Material for this exercise:
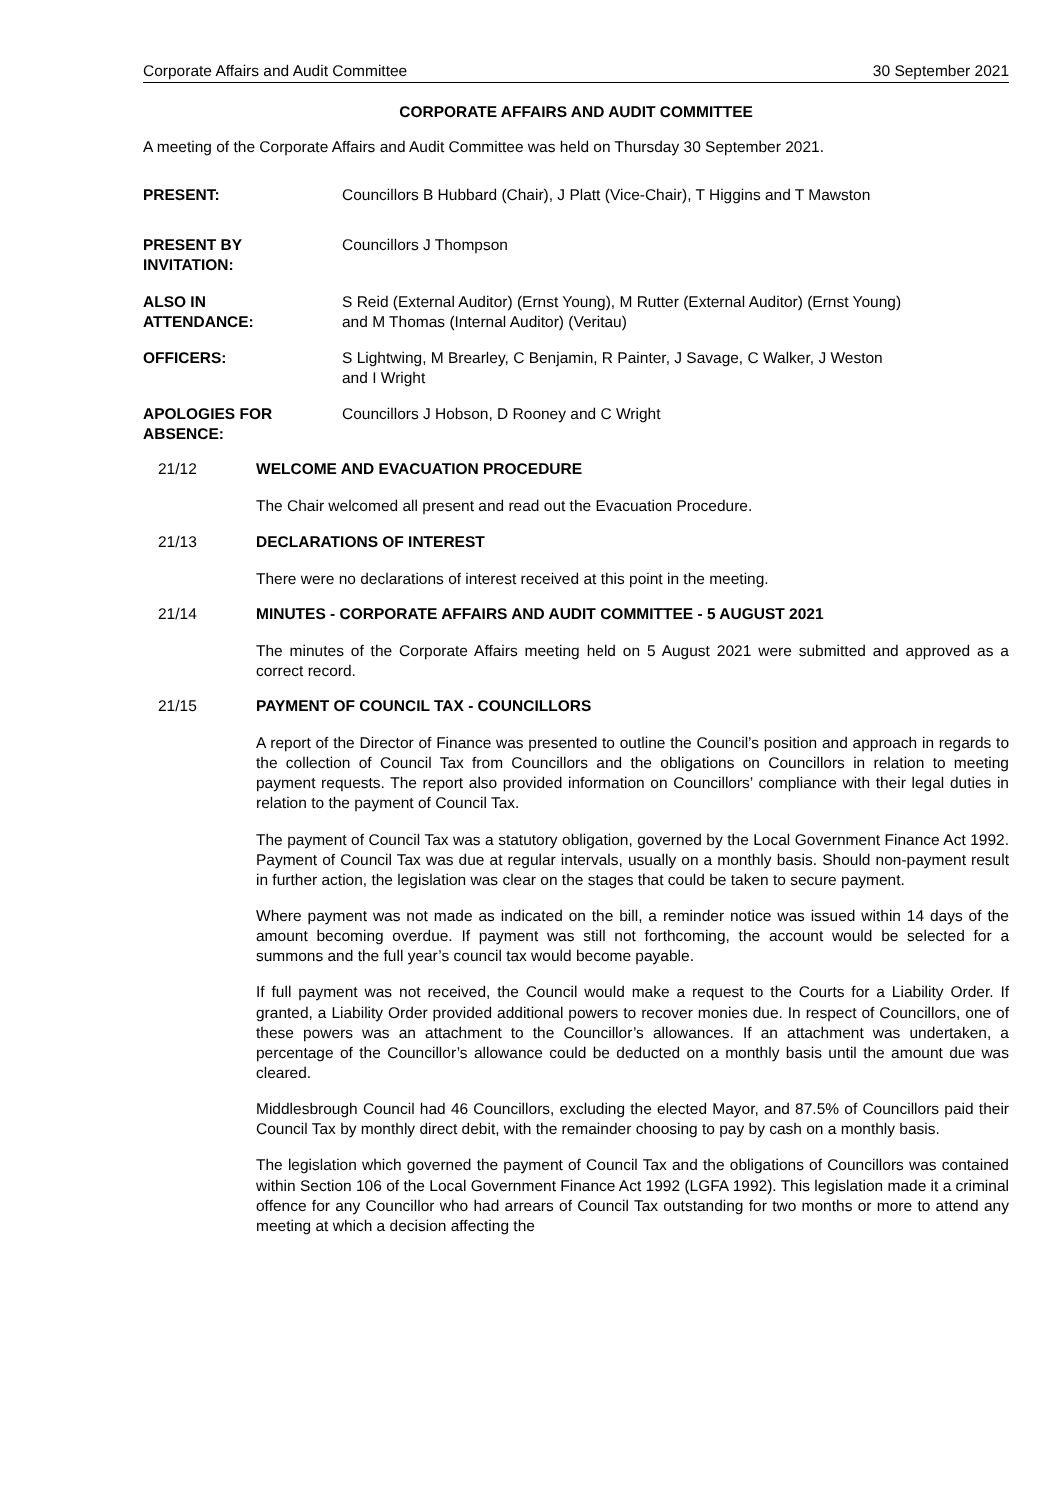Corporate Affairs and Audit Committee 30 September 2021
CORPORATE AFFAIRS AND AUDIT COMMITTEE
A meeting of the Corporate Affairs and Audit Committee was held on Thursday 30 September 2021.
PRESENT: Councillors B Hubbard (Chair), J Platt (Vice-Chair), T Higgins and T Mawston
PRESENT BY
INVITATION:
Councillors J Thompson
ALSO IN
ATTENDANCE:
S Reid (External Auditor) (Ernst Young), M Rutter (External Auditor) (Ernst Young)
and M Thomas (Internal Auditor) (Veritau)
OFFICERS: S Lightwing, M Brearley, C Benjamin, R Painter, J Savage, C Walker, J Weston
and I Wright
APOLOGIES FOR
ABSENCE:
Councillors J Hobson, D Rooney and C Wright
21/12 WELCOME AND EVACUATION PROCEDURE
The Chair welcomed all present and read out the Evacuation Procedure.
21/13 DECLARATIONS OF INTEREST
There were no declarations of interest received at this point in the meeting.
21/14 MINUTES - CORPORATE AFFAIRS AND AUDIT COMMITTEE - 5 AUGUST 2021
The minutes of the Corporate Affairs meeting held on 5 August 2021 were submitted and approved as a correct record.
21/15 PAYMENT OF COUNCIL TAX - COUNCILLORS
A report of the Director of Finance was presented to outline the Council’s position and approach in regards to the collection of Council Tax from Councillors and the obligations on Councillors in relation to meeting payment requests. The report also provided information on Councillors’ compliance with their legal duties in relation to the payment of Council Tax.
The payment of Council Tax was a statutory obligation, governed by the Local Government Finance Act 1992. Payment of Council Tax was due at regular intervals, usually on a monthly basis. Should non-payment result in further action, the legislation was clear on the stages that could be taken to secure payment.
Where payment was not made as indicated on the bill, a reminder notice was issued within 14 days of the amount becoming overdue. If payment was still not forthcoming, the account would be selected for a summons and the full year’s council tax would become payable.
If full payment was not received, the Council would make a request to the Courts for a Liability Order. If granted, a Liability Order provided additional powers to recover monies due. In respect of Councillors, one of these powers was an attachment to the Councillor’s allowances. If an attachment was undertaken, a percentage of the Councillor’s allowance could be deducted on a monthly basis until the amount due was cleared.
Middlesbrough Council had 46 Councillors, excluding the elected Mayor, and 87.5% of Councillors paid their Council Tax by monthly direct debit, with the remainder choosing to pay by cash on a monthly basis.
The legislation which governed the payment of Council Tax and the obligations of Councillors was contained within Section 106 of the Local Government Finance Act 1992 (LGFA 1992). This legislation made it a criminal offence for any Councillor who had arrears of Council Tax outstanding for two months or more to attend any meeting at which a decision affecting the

Problem statement:
Without the pictures, give the entries above back exactly.

Solution for this problem:
Corporate Affairs and Audit Committee 30 September 2021
CORPORATE AFFAIRS AND AUDIT COMMITTEE
A meeting of the Corporate Affairs and Audit Committee was held on Thursday 30 September 2021.
PRESENT: Councillors B Hubbard (Chair), J Platt (Vice-Chair), T Higgins and T Mawston
PRESENT BY
INVITATION:
Councillors J Thompson
ALSO IN
ATTENDANCE:
S Reid (External Auditor) (Ernst Young), M Rutter (External Auditor) (Ernst Young)
and M Thomas (Internal Auditor) (Veritau)
OFFICERS: S Lightwing, M Brearley, C Benjamin, R Painter, J Savage, C Walker, J Weston
and I Wright
APOLOGIES FOR
ABSENCE:
Councillors J Hobson, D Rooney and C Wright
21/12 WELCOME AND EVACUATION PROCEDURE
The Chair welcomed all present and read out the Evacuation Procedure.
21/13 DECLARATIONS OF INTEREST
There were no declarations of interest received at this point in the meeting.
21/14 MINUTES - CORPORATE AFFAIRS AND AUDIT COMMITTEE - 5 AUGUST 2021
The minutes of the Corporate Affairs meeting held on 5 August 2021 were submitted and approved as a correct record.
21/15 PAYMENT OF COUNCIL TAX - COUNCILLORS
A report of the Director of Finance was presented to outline the Council’s position and approach in regards to the collection of Council Tax from Councillors and the obligations on Councillors in relation to meeting payment requests. The report also provided information on Councillors’ compliance with their legal duties in relation to the payment of Council Tax.
The payment of Council Tax was a statutory obligation, governed by the Local Government Finance Act 1992. Payment of Council Tax was due at regular intervals, usually on a monthly basis. Should non-payment result in further action, the legislation was clear on the stages that could be taken to secure payment.
Where payment was not made as indicated on the bill, a reminder notice was issued within 14 days of the amount becoming overdue. If payment was still not forthcoming, the account would be selected for a summons and the full year’s council tax would become payable.
If full payment was not received, the Council would make a request to the Courts for a Liability Order. If granted, a Liability Order provided additional powers to recover monies due. In respect of Councillors, one of these powers was an attachment to the Councillor’s allowances. If an attachment was undertaken, a percentage of the Councillor’s allowance could be deducted on a monthly basis until the amount due was cleared.
Middlesbrough Council had 46 Councillors, excluding the elected Mayor, and 87.5% of Councillors paid their Council Tax by monthly direct debit, with the remainder choosing to pay by cash on a monthly basis.
The legislation which governed the payment of Council Tax and the obligations of Councillors was contained within Section 106 of the Local Government Finance Act 1992 (LGFA 1992). This legislation made it a criminal offence for any Councillor who had arrears of Council Tax outstanding for two months or more to attend any meeting at which a decision affecting the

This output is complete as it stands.